[Stored dataset items]
====================

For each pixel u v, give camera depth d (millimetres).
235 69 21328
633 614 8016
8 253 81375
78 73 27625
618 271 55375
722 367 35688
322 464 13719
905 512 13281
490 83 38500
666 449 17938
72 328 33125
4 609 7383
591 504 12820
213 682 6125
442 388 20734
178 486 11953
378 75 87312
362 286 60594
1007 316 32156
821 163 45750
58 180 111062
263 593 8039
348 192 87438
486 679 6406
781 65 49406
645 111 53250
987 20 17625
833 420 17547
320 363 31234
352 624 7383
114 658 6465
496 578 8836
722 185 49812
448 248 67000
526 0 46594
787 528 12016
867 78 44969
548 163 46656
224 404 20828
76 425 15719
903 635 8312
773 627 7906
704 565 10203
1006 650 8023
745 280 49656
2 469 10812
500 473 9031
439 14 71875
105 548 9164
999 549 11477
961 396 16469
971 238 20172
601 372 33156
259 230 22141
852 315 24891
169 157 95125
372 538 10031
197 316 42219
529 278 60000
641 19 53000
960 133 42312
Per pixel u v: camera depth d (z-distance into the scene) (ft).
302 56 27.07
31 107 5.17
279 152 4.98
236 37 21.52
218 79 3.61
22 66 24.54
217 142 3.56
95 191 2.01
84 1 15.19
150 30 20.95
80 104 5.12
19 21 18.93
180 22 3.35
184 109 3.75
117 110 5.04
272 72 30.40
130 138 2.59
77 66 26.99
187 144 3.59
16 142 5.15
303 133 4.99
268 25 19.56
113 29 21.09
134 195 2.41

====================

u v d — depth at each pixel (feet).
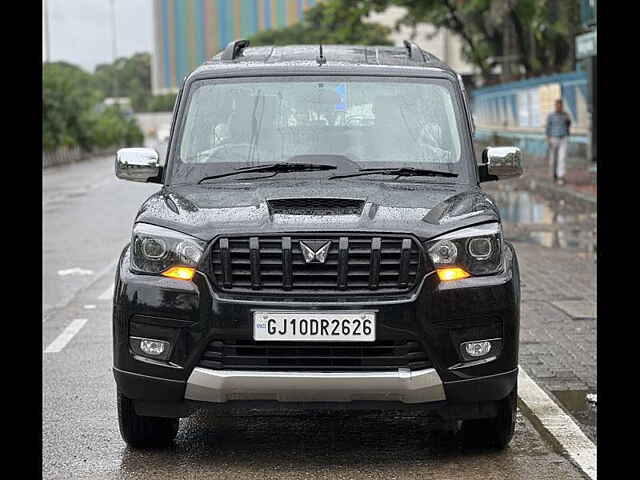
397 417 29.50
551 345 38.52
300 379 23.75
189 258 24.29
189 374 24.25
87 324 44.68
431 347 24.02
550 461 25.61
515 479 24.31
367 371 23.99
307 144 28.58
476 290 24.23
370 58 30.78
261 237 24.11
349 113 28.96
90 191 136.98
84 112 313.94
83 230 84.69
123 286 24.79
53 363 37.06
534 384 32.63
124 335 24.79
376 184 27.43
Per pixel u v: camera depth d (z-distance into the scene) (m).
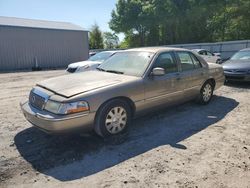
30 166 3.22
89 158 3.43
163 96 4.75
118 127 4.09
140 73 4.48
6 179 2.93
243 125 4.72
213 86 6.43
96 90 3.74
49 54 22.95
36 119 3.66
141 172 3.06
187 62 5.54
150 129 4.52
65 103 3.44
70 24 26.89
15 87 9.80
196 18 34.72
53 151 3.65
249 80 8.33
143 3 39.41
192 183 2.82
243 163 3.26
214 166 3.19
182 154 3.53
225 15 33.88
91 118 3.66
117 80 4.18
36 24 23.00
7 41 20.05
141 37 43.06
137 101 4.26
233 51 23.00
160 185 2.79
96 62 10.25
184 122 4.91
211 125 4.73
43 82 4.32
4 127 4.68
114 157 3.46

====================

_WHAT YOU ARE ASKED TO DO:_ Filter the records above and return every line that holds the word "distance".

_ANSWER FOR THE TASK:_
Per pixel u v: camera depth d (z-distance into the scene) (ft).
Per pixel u v: camera depth d (z-distance into the scene) (m).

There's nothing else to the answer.